The safety and effectiveness of self-administrationi of intranasal live attenuated influenza vaccine in adults

Vaccine.  2012. Dec 19 [Epub ahead of print].


Christopher S. Ambrose and Xionghua Wu


Intranasal live attenuated influenza vaccine (LAIV) has potential for self-administration (SA) by adults and adolescents, which could save time and cost in mass vaccination settings. Participants in a study of LAIV in adults (n=4561) selected either SA or health care provider (HCP) administration and were followed for febrile illness during the influenza season. More LAIV recipients chose SA-LAIV (72%) than HCP-LAIV (28%). Overall, 97% of SA-LAIV and 98% of HCP-LAIV recipients had no problems with vaccine administration.
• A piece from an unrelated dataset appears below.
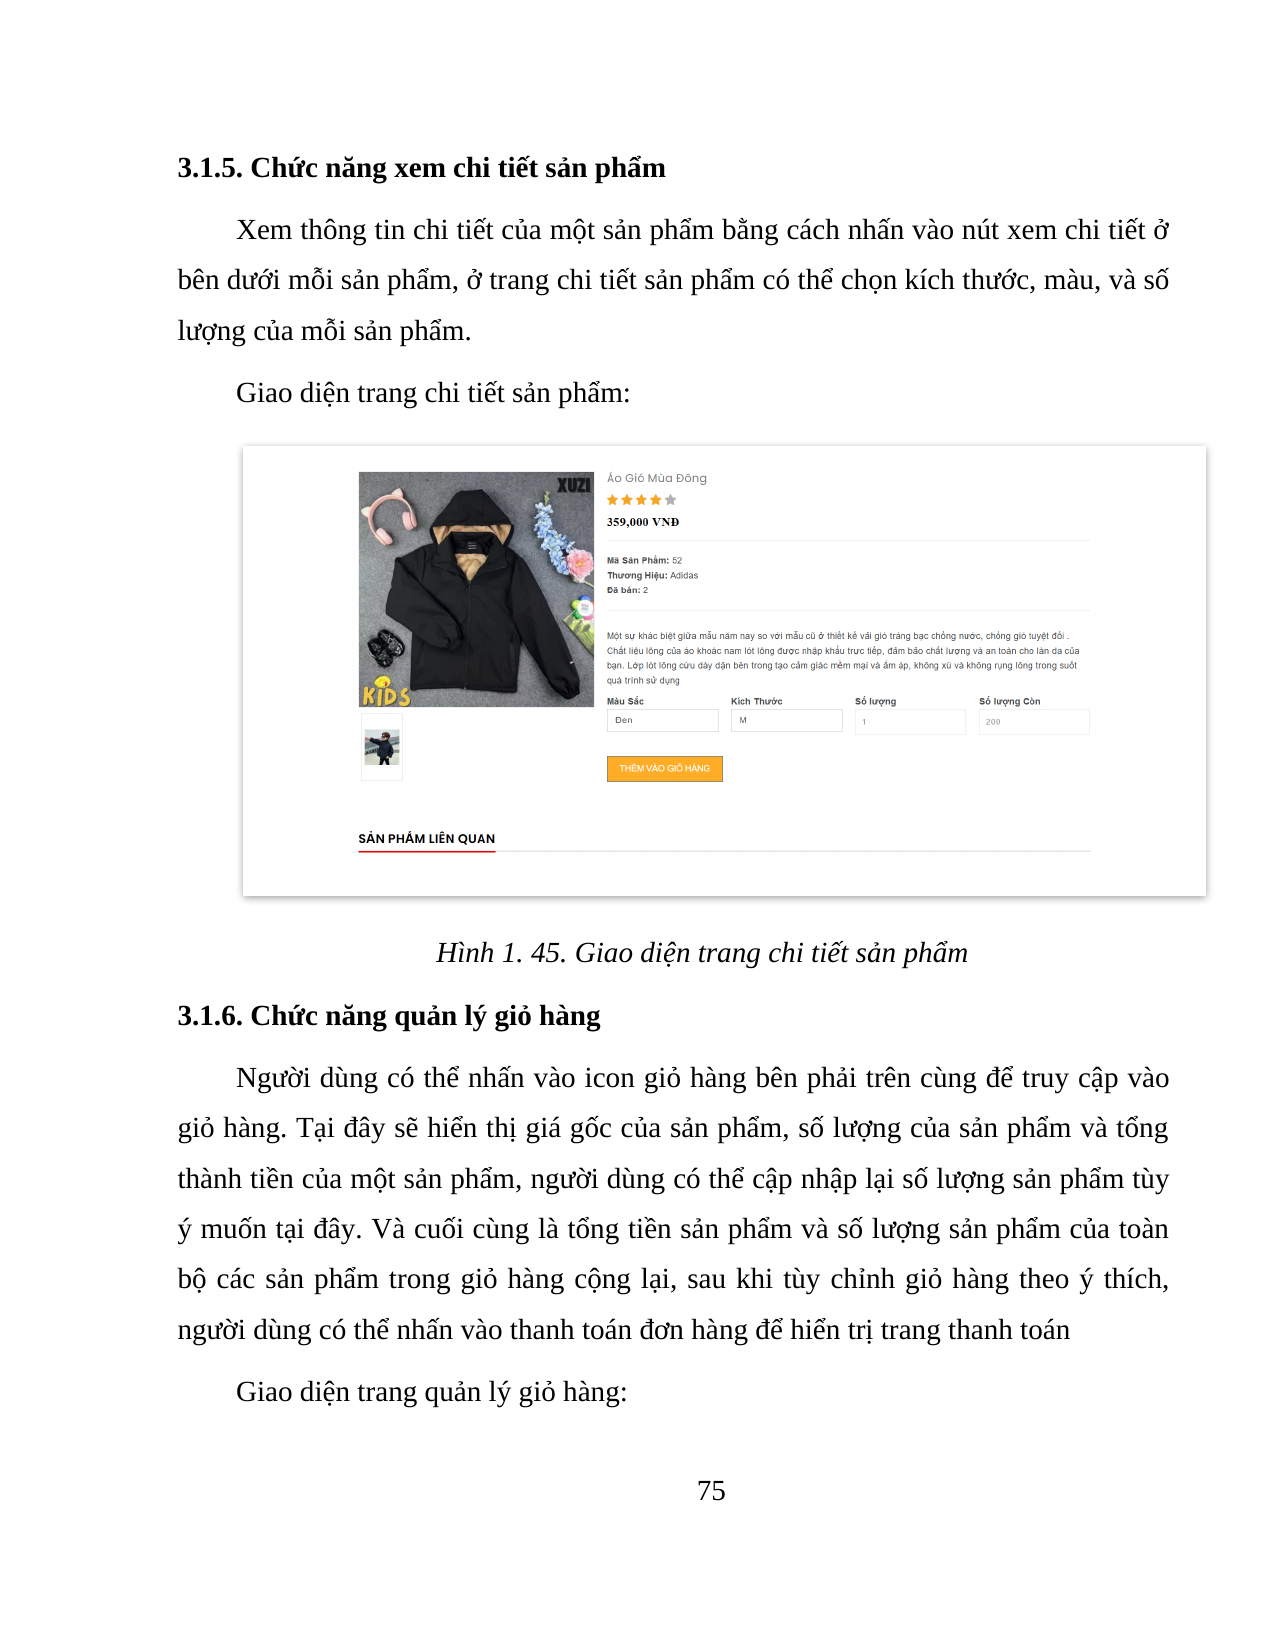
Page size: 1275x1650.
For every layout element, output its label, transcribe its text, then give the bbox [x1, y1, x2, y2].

Four of 13 study sites enrolled more than 50 subjects in both cohorts. Overall and for these 4 sites, illness incidence was similar with SA-LAIV and HCP-LAIV. Solicited reactogenicity events and adverse events through 7 days post vaccination were comparable for SA-LAIV and HCP-LAIV recipients; both groups exhibited increased runny nose, sore throat, and cough relative to placebo recipients. SA-LAIV and HCP-LAIV appeared similarly effective against influenza-like illness and had comparable safety profiles.